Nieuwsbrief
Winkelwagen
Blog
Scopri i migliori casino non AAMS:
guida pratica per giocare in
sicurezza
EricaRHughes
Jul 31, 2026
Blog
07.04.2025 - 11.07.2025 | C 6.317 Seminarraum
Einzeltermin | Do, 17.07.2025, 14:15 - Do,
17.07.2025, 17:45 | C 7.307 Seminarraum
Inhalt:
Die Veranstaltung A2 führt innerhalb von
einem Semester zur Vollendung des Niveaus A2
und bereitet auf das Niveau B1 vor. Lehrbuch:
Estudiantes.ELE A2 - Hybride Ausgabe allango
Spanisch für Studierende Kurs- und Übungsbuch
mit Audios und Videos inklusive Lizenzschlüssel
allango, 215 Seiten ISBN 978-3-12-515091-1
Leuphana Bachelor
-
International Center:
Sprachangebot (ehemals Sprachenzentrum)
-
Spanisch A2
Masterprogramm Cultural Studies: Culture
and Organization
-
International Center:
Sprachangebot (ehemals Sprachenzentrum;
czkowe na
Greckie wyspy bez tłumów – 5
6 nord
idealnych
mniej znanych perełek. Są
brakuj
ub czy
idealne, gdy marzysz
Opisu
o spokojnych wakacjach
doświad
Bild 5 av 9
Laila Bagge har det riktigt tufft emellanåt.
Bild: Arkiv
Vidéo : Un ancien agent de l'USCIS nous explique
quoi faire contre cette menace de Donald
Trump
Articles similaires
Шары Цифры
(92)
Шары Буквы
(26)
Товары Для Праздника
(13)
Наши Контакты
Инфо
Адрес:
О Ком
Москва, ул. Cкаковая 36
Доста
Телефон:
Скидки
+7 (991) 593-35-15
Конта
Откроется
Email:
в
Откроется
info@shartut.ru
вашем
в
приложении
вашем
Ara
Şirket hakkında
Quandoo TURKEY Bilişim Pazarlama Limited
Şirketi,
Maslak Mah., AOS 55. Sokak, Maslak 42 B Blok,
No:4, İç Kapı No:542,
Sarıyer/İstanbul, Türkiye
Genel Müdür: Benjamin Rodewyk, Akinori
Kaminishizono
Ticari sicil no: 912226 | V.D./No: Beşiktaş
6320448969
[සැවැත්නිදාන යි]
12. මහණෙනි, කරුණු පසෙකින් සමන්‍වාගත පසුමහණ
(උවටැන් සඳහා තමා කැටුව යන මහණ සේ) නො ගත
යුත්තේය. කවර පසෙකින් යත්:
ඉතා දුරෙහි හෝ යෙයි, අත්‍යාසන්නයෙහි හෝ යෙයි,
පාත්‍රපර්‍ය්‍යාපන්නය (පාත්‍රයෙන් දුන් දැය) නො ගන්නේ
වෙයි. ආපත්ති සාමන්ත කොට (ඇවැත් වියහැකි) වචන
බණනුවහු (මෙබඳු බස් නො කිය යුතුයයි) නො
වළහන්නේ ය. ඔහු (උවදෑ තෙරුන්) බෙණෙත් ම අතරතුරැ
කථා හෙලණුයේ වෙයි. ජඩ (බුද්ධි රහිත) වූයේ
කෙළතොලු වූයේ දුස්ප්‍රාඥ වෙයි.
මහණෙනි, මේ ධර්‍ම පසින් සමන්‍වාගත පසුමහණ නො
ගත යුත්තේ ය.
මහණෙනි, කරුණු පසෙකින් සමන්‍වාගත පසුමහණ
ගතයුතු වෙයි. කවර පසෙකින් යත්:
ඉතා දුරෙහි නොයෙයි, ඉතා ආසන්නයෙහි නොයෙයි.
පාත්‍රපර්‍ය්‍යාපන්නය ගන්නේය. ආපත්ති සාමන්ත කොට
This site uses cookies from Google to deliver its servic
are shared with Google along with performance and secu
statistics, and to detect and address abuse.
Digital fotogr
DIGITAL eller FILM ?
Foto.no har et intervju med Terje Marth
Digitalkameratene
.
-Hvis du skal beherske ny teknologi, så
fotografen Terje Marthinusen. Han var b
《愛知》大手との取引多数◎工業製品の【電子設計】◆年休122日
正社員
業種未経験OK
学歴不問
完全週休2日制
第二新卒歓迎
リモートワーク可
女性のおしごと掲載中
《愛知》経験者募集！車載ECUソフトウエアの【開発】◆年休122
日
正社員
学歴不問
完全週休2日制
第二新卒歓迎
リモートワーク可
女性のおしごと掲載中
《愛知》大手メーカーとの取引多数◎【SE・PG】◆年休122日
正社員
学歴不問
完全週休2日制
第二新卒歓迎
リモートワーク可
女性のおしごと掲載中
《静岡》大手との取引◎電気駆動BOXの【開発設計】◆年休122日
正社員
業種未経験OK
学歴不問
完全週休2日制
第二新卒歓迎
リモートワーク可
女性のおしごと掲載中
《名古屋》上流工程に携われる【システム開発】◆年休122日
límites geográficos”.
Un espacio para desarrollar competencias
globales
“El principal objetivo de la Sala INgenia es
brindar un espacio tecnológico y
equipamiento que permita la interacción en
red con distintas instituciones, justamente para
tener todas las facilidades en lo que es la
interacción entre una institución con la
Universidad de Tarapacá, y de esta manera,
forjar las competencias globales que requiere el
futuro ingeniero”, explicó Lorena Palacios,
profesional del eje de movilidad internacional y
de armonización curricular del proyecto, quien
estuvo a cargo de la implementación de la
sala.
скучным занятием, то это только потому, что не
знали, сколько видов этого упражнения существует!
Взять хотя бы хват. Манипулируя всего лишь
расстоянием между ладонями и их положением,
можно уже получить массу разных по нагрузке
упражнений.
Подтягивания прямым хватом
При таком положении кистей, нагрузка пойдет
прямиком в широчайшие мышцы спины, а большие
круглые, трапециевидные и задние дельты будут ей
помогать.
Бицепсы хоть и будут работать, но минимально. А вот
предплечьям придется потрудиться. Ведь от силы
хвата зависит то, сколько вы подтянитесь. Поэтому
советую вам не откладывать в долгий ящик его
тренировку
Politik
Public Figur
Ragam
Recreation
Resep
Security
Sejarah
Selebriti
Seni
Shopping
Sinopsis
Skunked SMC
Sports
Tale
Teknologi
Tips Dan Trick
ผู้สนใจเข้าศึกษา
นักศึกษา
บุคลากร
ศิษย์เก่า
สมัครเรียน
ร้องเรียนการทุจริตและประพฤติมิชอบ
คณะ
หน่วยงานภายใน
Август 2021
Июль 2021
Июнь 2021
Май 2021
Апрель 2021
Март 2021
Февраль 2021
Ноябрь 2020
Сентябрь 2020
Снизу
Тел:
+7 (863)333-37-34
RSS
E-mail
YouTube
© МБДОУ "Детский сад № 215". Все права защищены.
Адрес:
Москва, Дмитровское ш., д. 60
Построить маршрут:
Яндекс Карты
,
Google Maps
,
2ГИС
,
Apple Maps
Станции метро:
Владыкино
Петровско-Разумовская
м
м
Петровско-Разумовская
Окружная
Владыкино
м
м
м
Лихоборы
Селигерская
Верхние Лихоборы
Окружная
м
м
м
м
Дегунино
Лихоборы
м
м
━━━━━━━━
**ACTIVITY**
Please write out every line of the data above word for word, changing nothing.

**YOUR RESPONSE**
Nieuwsbrief
Winkelwagen
Blog
Scopri i migliori casino non AAMS:
guida pratica per giocare in
sicurezza
EricaRHughes
Jul 31, 2026
Blog
07.04.2025 - 11.07.2025 | C 6.317 Seminarraum
Einzeltermin | Do, 17.07.2025, 14:15 - Do,
17.07.2025, 17:45 | C 7.307 Seminarraum
Inhalt:
Die Veranstaltung A2 führt innerhalb von
einem Semester zur Vollendung des Niveaus A2
und bereitet auf das Niveau B1 vor. Lehrbuch:
Estudiantes.ELE A2 - Hybride Ausgabe allango
Spanisch für Studierende Kurs- und Übungsbuch
mit Audios und Videos inklusive Lizenzschlüssel
allango, 215 Seiten ISBN 978-3-12-515091-1
Leuphana Bachelor
-
International Center:
Sprachangebot (ehemals Sprachenzentrum)
-
Spanisch A2
Masterprogramm Cultural Studies: Culture
and Organization
-
International Center:
Sprachangebot (ehemals Sprachenzentrum;
czkowe na
Greckie wyspy bez tłumów – 5
6 nord
idealnych
mniej znanych perełek. Są
brakuj
ub czy
idealne, gdy marzysz
Opisu
o spokojnych wakacjach
doświad
Bild 5 av 9
Laila Bagge har det riktigt tufft emellanåt.
Bild: Arkiv
Vidéo : Un ancien agent de l'USCIS nous explique
quoi faire contre cette menace de Donald
Trump
Articles similaires
Шары Цифры
(92)
Шары Буквы
(26)
Товары Для Праздника
(13)
Наши Контакты
Инфо
Адрес:
О Ком
Москва, ул. Cкаковая 36
Доста
Телефон:
Скидки
+7 (991) 593-35-15
Конта
Откроется
Email:
в
Откроется
info@shartut.ru
вашем
в
приложении
вашем
Ara
Şirket hakkında
Quandoo TURKEY Bilişim Pazarlama Limited
Şirketi,
Maslak Mah., AOS 55. Sokak, Maslak 42 B Blok,
No:4, İç Kapı No:542,
Sarıyer/İstanbul, Türkiye
Genel Müdür: Benjamin Rodewyk, Akinori
Kaminishizono
Ticari sicil no: 912226 | V.D./No: Beşiktaş
6320448969
[සැවැත්නිදාන යි]
12. මහණෙනි, කරුණු පසෙකින් සමන්‍වාගත පසුමහණ
(උවටැන් සඳහා තමා කැටුව යන මහණ සේ) නො ගත
යුත්තේය. කවර පසෙකින් යත්:
ඉතා දුරෙහි හෝ යෙයි, අත්‍යාසන්නයෙහි හෝ යෙයි,
පාත්‍රපර්‍ය්‍යාපන්නය (පාත්‍රයෙන් දුන් දැය) නො ගන්නේ
වෙයි. ආපත්ති සාමන්ත කොට (ඇවැත් වියහැකි) වචන
බණනුවහු (මෙබඳු බස් නො කිය යුතුයයි) නො
වළහන්නේ ය. ඔහු (උවදෑ තෙරුන්) බෙණෙත් ම අතරතුරැ
කථා හෙලණුයේ වෙයි. ජඩ (බුද්ධි රහිත) වූයේ
කෙළතොලු වූයේ දුස්ප්‍රාඥ වෙයි.
මහණෙනි, මේ ධර්‍ම පසින් සමන්‍වාගත පසුමහණ නො
ගත යුත්තේ ය.
මහණෙනි, කරුණු පසෙකින් සමන්‍වාගත පසුමහණ
ගතයුතු වෙයි. කවර පසෙකින් යත්:
ඉතා දුරෙහි නොයෙයි, ඉතා ආසන්නයෙහි නොයෙයි.
පාත්‍රපර්‍ය්‍යාපන්නය ගන්නේය. ආපත්ති සාමන්ත කොට
This site uses cookies from Google to deliver its servic
are shared with Google along with performance and secu
statistics, and to detect and address abuse.
Digital fotogr
DIGITAL eller FILM ?
Foto.no har et intervju med Terje Marth
Digitalkameratene
.
-Hvis du skal beherske ny teknologi, så
fotografen Terje Marthinusen. Han var b
《愛知》大手との取引多数◎工業製品の【電子設計】◆年休122日
正社員
業種未経験OK
学歴不問
完全週休2日制
第二新卒歓迎
リモートワーク可
女性のおしごと掲載中
《愛知》経験者募集！車載ECUソフトウエアの【開発】◆年休122
日
正社員
学歴不問
完全週休2日制
第二新卒歓迎
リモートワーク可
女性のおしごと掲載中
《愛知》大手メーカーとの取引多数◎【SE・PG】◆年休122日
正社員
学歴不問
完全週休2日制
第二新卒歓迎
リモートワーク可
女性のおしごと掲載中
《静岡》大手との取引◎電気駆動BOXの【開発設計】◆年休122日
正社員
業種未経験OK
学歴不問
完全週休2日制
第二新卒歓迎
リモートワーク可
女性のおしごと掲載中
《名古屋》上流工程に携われる【システム開発】◆年休122日
límites geográficos”.
Un espacio para desarrollar competencias
globales
“El principal objetivo de la Sala INgenia es
brindar un espacio tecnológico y
equipamiento que permita la interacción en
red con distintas instituciones, justamente para
tener todas las facilidades en lo que es la
interacción entre una institución con la
Universidad de Tarapacá, y de esta manera,
forjar las competencias globales que requiere el
futuro ingeniero”, explicó Lorena Palacios,
profesional del eje de movilidad internacional y
de armonización curricular del proyecto, quien
estuvo a cargo de la implementación de la
sala.
скучным занятием, то это только потому, что не
знали, сколько видов этого упражнения существует!
Взять хотя бы хват. Манипулируя всего лишь
расстоянием между ладонями и их положением,
можно уже получить массу разных по нагрузке
упражнений.
Подтягивания прямым хватом
При таком положении кистей, нагрузка пойдет
прямиком в широчайшие мышцы спины, а большие
круглые, трапециевидные и задние дельты будут ей
помогать.
Бицепсы хоть и будут работать, но минимально. А вот
предплечьям придется потрудиться. Ведь от силы
хвата зависит то, сколько вы подтянитесь. Поэтому
советую вам не откладывать в долгий ящик его
тренировку
Politik
Public Figur
Ragam
Recreation
Resep
Security
Sejarah
Selebriti
Seni
Shopping
Sinopsis
Skunked SMC
Sports
Tale
Teknologi
Tips Dan Trick
ผู้สนใจเข้าศึกษา
นักศึกษา
บุคลากร
ศิษย์เก่า
สมัครเรียน
ร้องเรียนการทุจริตและประพฤติมิชอบ
คณะ
หน่วยงานภายใน
Август 2021
Июль 2021
Июнь 2021
Май 2021
Апрель 2021
Март 2021
Февраль 2021
Ноябрь 2020
Сентябрь 2020
Снизу
Тел:
+7 (863)333-37-34
RSS
E-mail
YouTube
© МБДОУ "Детский сад № 215". Все права защищены.
Адрес:
Москва, Дмитровское ш., д. 60
Построить маршрут:
Яндекс Карты
,
Google Maps
,
2ГИС
,
Apple Maps
Станции метро:
Владыкино
Петровско-Разумовская
м
м
Петровско-Разумовская
Окружная
Владыкино
м
м
м
Лихоборы
Селигерская
Верхние Лихоборы
Окружная
м
м
м
м
Дегунино
Лихоборы
м
м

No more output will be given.